Вокруг самолета висит северное сияние, раздуваясь гигантскими золотыми портьерами на солнечном ветру, — вот и ответ на его вопросы, но Ормус не обращает на него внимания, он погружен в свои мысли.
— Что? — спрашивает Вина, встревоженная его отсутствующим видом. — Что такое?
Ее ошеломляет то, что он проделывает со своими глазами: сначала закрывает один, потом другой, подмигивая висящему над Гренландией ночному небу, словно старый развратник, пытающийся охмурить красотку.
— Ормус, хватит, ты меня пугаешь.
— Ты все равно мне не поверишь.
— Я верила тебе раньше, так ведь? Про Гайомарта и все остальное, помнишь? Песни в твоей голове.
— Да, правда. Это правда, тогда ты мне верила.
— Ну так что?
Наконец он признается в том, во что ему трудно поверить самому: с тех пор как она разбудила его от этого долгого сна, словно спящего красавца, он жил в двух мирах одновременно. Нет, скорее с двумя мирами. Он пытается описать то, что увидел во время полета в Лондон, — прореху в реальности.
— Это как дыра? Как черная дыра или она другого цвета? Дыра в небе? — Она пытается представить себе это.

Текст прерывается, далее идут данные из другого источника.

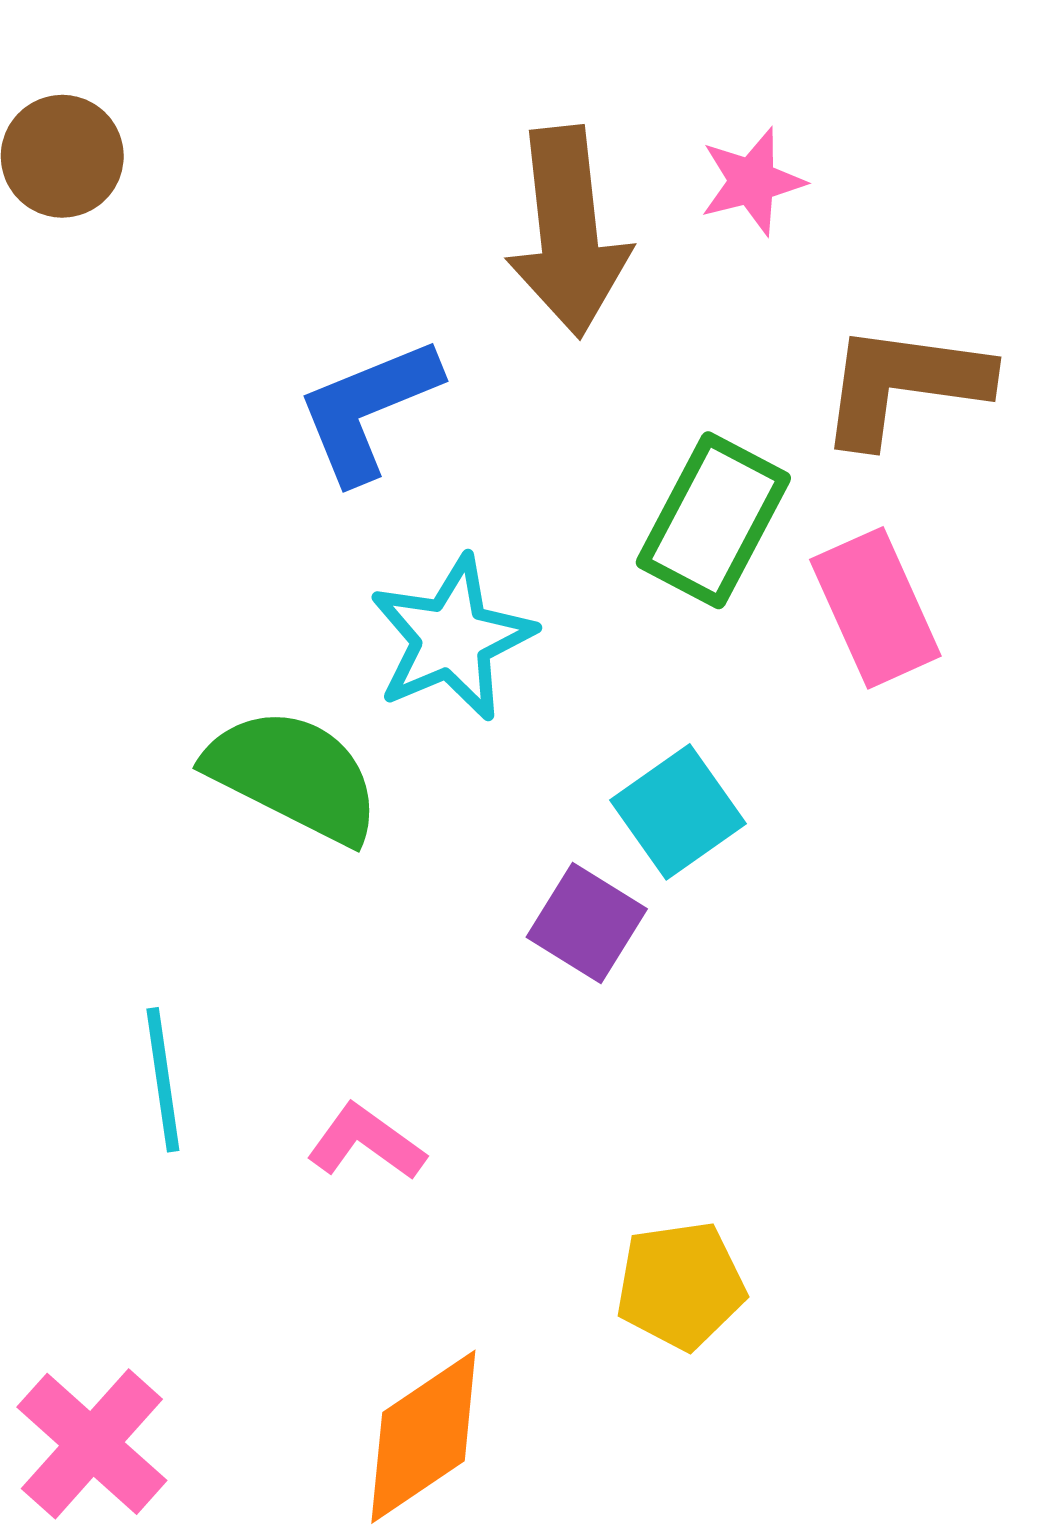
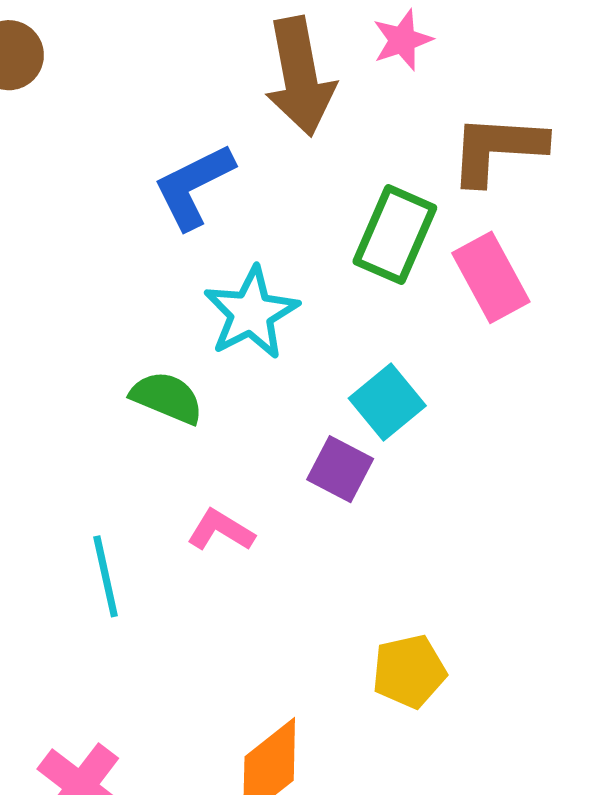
green semicircle: (293, 775) -> (167, 398), size x0.7
pink L-shape: (366, 1142) -> (221, 530), moved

— Нет, — он призывает на помощь вздымающееся вокруг них сияние. — Представь себе, — продолжает он, взмахнув рукой, — что мы сами и мир, в котором мы обитаем, все это — фильм на экране, и мы в этом фильме, на огромном экране, как в открытом кинотеатре, или просто как на висящем в космосе куске полотна; а теперь представь, что на этом экране дыры, — сумасшедший с ножом ворвался в кинотеатр и порезал экран, и теперь на нем огромные прорехи, идущие по всему: по тебе, по окну, вон по тому крылу, по звездам, — и ты видишь, что за экраном — другой мир, некий иной уровень, ну я не знаю… может, это другой экран, с другим фильмом, и люди в этом фильме смотрят с той стороны в эти дыры и, может быть, видят нас. А за этим фильмом — другой фильм, и еще один, и еще, и так до бесконечности.